What is the number of lines in the listing below that contain the string "scenario"? Give that number only.

*****

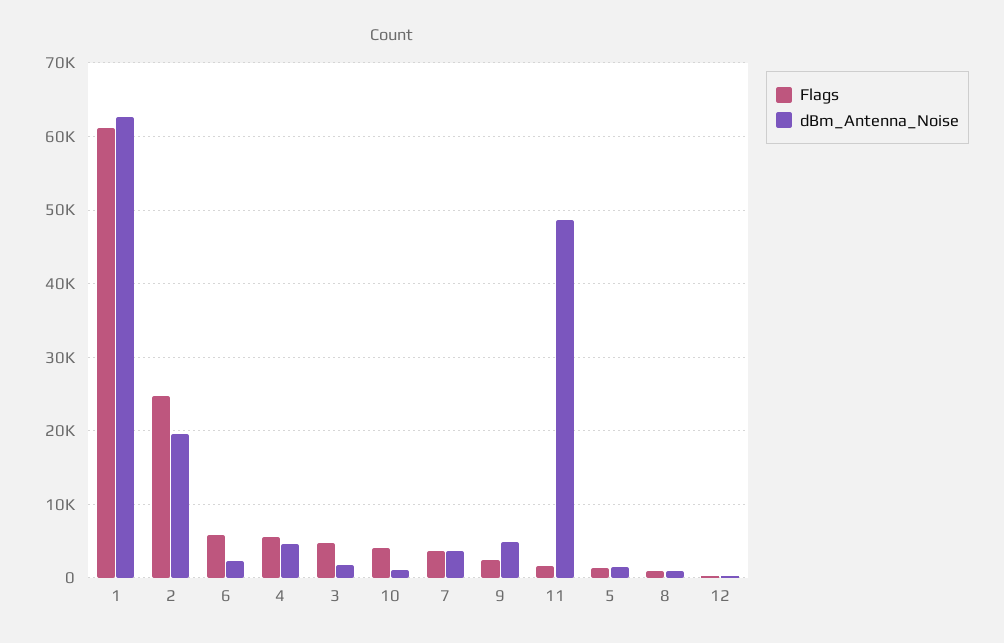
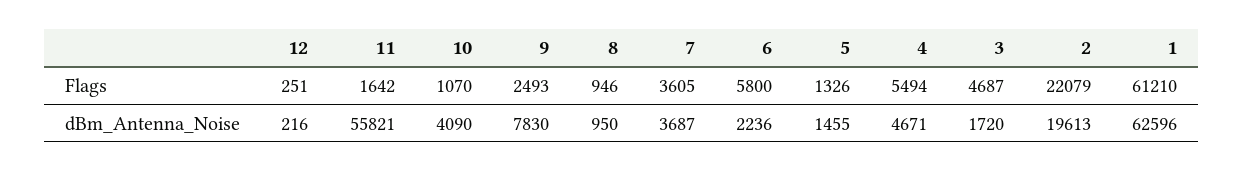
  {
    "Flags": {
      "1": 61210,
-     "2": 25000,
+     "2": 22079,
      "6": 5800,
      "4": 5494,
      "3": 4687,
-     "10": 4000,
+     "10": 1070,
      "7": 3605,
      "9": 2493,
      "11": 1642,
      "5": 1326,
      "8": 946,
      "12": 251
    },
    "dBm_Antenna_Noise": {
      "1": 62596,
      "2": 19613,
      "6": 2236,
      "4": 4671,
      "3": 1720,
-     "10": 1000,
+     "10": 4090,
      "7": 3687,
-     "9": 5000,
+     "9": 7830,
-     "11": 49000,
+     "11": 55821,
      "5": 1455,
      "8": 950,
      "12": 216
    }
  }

*****

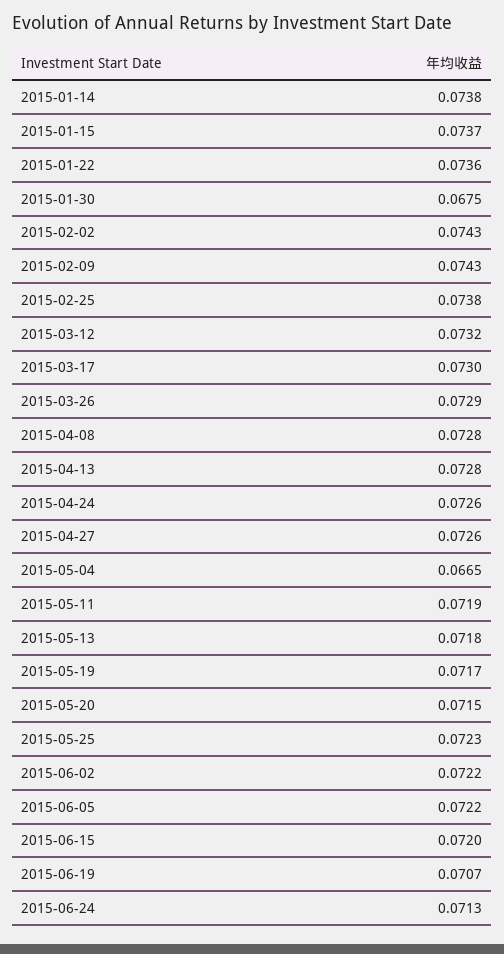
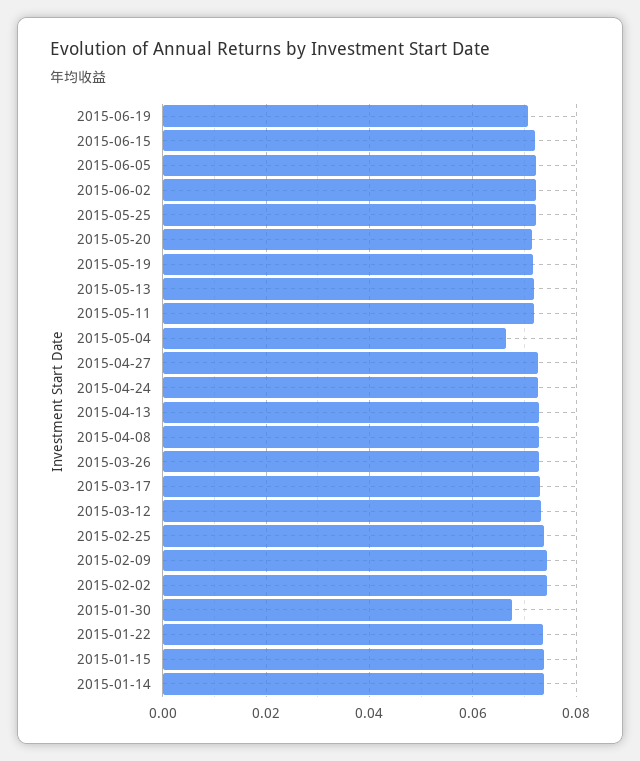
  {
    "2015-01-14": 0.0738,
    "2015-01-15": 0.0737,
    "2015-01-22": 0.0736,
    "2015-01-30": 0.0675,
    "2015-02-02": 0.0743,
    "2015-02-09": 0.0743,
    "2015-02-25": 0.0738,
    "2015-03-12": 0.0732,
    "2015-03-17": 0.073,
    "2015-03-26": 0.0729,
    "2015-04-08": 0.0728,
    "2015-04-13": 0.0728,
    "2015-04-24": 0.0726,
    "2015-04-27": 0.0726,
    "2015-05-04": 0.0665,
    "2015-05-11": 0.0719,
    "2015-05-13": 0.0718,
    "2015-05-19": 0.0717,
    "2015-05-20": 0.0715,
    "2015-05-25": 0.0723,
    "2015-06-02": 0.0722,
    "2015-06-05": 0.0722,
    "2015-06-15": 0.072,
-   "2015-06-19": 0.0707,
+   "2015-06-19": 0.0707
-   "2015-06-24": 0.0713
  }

*****

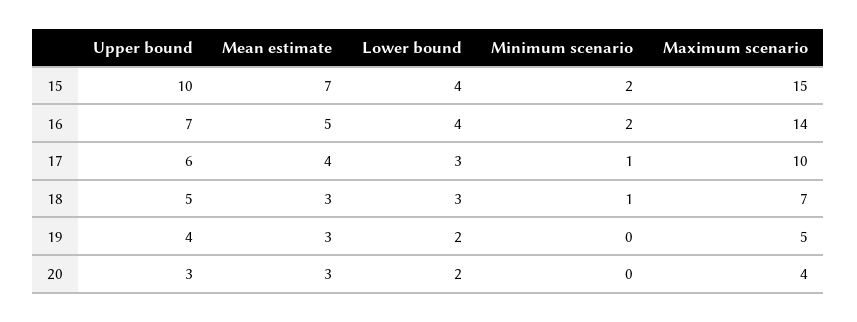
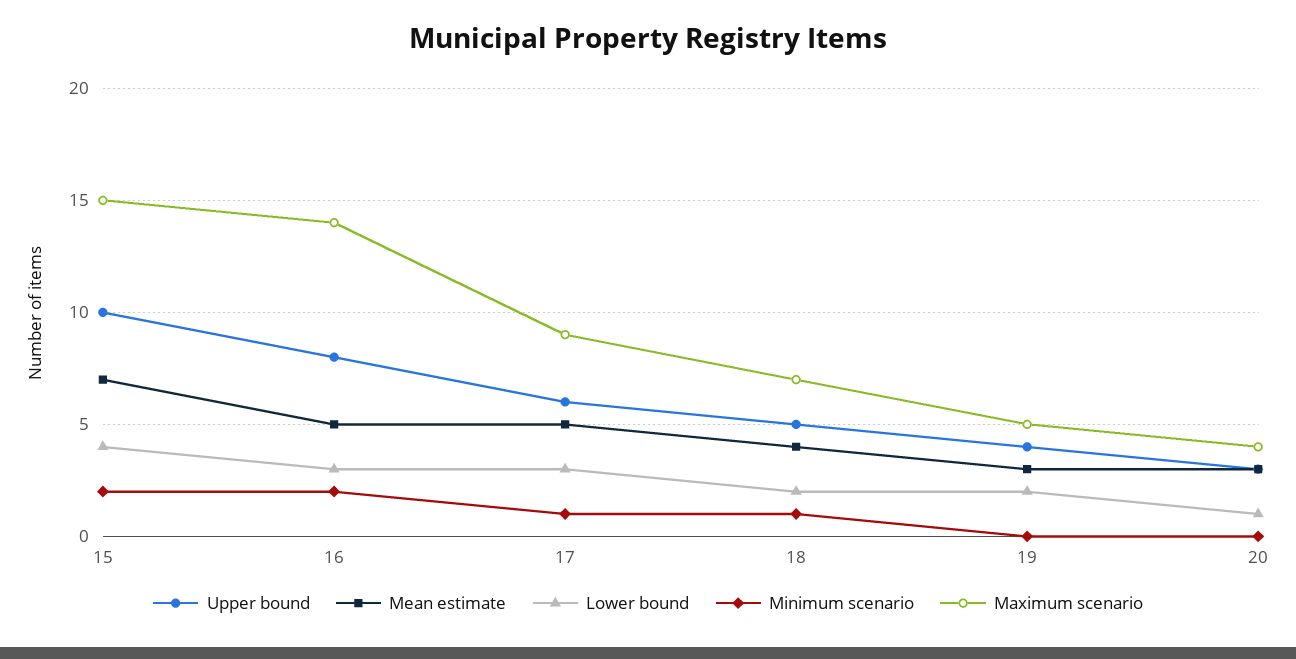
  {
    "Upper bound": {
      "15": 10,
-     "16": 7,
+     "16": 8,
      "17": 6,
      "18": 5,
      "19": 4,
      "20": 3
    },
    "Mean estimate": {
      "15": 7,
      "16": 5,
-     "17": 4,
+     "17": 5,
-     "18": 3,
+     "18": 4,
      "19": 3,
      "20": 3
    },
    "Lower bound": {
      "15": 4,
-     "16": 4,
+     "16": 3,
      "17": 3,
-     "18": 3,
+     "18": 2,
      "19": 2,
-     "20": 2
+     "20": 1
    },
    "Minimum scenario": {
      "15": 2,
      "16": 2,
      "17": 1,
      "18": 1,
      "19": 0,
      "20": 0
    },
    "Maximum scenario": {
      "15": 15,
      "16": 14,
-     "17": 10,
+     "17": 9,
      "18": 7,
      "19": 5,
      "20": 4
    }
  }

*****

> Completed exercise
2